Publication Date: Wednesday, January 14, 2004
Our Town: The Devil's in details
Our Town: The Devil's in details
(January 14, 2004) by Carol Blitzer
It's the little things that count. That's a lesson I've learned since our latest issue of Palo Alto Neighborhoods was distributed in January.
Now in its third rendition, the Neighborhoods booklet offers detailed insights into 28 different areas of town, including comments from both longtime and newer residents, nearby community resources and data on home prices in the neighborhood.
We've already started work on next year's version: We are inviting comment from our readers so we can update the next booklet and fix anything that we might have missed the first, second or third times around.
The ink was barely dry before the letters, calls and e-mails started flowing in.
Some comments were complimentary and acknowledged the mass of work that producing Neighborhoods entails. Others simply pointed out how, once more, we'd missed the boat on their area.
One longtime resident referred to internal inconsistencies between our large, color map on page 7 and the individual neighborhood maps. He even noted that one street is included in two different neighborhoods, while his street is included in none.
Another was concerned that we ran a photo of a non-Eichler home in the largely Eichler Greenmeadow neighborhood. And one felt that by running a profile written three years earlier the news was sadly out of date, even though it was updated each year.
Clearly, some readers pay close attention -- and we appreciate that. As a direct result of one letter, we'll be exploring further this year to see if Walter Hays Drive should be in Community Center or the Duveneck/St. Francis neighborhood (or split down the middle, by sides of the street).
Our readers have pointed to the real challenge of presenting this booklet each year: Very few agree about exactly what the boundaries of their neighborhoods are, or just what the boundaries mean.
One repercussion of neighborhood boundaries is house prices: If a house on Walter Hays Drive is in Community Center, where the median home price is $915,000, is it worth more than if it is in Duveneck/St.
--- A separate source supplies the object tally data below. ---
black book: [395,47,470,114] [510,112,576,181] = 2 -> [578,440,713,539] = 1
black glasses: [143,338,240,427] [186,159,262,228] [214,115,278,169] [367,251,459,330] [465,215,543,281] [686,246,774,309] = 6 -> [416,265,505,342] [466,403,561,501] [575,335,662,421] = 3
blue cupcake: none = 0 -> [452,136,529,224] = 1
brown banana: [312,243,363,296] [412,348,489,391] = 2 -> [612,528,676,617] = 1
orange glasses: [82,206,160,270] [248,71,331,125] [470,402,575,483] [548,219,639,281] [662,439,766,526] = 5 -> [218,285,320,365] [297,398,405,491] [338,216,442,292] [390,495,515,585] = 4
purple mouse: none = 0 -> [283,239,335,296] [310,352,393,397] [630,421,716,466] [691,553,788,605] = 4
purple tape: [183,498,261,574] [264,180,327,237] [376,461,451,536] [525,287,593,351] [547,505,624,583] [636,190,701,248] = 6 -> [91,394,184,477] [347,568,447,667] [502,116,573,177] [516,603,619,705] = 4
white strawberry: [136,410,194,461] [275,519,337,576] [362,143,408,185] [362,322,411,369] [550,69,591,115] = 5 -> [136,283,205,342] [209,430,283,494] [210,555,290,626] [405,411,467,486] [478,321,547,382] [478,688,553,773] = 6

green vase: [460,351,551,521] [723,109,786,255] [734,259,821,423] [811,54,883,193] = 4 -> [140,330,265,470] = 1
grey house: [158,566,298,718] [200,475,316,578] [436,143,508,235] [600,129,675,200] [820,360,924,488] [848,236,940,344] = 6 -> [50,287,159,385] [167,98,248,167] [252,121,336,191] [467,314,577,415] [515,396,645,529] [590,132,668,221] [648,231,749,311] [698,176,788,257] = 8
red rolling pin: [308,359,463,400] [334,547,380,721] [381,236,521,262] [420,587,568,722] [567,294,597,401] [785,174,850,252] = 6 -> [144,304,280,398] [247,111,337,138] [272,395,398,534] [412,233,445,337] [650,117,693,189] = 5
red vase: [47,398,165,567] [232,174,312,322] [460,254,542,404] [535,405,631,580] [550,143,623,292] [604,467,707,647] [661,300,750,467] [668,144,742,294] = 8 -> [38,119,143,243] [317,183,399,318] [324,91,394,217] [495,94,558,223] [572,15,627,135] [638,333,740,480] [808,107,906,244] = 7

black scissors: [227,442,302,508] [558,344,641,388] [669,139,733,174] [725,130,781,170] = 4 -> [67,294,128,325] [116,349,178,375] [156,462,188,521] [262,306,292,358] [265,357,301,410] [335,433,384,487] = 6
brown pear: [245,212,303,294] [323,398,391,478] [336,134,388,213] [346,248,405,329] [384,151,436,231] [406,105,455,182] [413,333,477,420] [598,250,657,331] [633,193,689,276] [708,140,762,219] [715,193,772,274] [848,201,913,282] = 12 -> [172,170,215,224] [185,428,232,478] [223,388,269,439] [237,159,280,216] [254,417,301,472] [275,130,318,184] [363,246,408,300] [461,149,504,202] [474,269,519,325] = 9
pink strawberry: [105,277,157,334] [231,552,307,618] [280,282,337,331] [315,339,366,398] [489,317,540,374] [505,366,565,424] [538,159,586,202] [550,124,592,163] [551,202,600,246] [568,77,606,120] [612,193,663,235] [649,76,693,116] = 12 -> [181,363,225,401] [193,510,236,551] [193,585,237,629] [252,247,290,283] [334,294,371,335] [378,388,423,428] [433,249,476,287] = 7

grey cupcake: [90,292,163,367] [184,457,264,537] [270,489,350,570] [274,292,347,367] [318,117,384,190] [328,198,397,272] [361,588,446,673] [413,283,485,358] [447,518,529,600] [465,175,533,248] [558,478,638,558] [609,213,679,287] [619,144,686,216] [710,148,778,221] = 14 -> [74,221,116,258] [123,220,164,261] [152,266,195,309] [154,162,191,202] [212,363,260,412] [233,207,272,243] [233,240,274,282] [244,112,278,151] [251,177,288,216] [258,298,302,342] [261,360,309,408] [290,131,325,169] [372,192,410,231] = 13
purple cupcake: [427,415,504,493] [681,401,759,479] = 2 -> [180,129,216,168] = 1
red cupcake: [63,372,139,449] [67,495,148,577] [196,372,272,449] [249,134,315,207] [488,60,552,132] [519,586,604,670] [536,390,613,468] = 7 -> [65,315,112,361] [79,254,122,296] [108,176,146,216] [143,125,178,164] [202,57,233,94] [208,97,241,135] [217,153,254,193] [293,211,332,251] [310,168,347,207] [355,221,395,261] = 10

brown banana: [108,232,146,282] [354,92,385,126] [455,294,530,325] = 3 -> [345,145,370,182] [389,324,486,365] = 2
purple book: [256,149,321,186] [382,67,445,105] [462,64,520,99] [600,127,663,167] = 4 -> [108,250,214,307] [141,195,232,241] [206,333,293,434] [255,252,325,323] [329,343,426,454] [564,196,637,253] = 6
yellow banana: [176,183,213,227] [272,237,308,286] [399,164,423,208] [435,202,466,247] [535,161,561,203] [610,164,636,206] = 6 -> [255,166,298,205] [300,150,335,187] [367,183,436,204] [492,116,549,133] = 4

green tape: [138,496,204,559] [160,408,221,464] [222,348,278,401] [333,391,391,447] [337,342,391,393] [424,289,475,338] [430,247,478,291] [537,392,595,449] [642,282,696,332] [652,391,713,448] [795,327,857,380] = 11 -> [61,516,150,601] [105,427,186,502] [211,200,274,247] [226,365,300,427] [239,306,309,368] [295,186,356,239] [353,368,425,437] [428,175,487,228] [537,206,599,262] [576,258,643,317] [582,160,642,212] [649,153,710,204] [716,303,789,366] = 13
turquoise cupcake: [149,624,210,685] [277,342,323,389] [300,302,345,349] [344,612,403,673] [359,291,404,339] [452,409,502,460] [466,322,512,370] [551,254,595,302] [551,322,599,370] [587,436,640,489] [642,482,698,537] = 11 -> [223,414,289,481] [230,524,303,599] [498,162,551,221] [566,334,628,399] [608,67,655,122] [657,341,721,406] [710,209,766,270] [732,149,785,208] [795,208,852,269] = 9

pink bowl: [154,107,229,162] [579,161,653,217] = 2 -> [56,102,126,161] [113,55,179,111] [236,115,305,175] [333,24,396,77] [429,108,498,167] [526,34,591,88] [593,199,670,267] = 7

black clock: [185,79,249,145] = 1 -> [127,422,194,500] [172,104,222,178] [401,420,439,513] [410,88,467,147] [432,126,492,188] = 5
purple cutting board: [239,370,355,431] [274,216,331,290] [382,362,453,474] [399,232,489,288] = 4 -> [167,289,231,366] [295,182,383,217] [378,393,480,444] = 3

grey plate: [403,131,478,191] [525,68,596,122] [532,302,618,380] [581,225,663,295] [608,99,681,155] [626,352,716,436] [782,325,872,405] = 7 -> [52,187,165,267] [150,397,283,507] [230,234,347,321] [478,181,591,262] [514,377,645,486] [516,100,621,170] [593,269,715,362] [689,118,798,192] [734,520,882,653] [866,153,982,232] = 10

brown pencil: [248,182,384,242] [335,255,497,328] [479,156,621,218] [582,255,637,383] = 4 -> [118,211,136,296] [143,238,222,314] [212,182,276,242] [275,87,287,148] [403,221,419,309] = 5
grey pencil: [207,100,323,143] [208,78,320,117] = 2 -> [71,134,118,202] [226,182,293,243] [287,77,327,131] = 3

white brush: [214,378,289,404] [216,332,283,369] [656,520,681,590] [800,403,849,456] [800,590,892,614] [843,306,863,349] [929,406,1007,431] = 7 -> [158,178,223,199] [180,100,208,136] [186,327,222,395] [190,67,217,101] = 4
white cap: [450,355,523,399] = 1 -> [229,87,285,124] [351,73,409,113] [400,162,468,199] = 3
Francis, where the median is $849,500?
Gathering information about house prices has been one of our greatest challenges. Again, because of a reader comment, we're revisiting how we obtain this information, seeking a more accurate and dependable method. The numbers for 2003 seem to have under-estimated the median home prices in some neighborhoods. That is because sophisticated home-sellers know how to protect their privacy and bury their sales information. The result is the higher-end sales often don't appear on lists of sales recorded in the counties so the overall average is lower than actual sales.
Last Saturday, I met with residents of a 29th neighborhood in Palo Alto -- Monroe Park. Located at the southern end of Palo Alto immediately east of El Camino Real, Monroe Park has the distinction of being the only place in town where the addresses are Palo Alto but their schools are Los Altos.
This means a Palo Alto child goes to Los Altos schools but is a "non-resident" for after-school activities of the Los Altos Recreation Department, often unable to participate with school-mates and friends.
Another anomaly is attending an especially wealthy Los Altos elementary school. Some children have come home asking if they were "poor" -- including one child living in a four-bedroom, two-bath Palo Alto home with a pool.
Despite the inequities, residents I spoke with have no intention of moving out of Palo Alto. They simply could not think of a better place to live, even with its warts (such as increasing traffic).
Although we've just published the latest version of Palo Alto Neighborhoods, we're already well into the next one. This edition will soon be posted on the Weekly's community Web site: www.PaloAltoOnline.com, so updates and corrections can make the online version current without having to wait until the next version a year from now.
Anyone who's caught an inconsistency -- or finds a missing creek or street -- may call or e-mail. Neighborhoods is a work in progress, and it's the sum of the little things that makes it worth doing.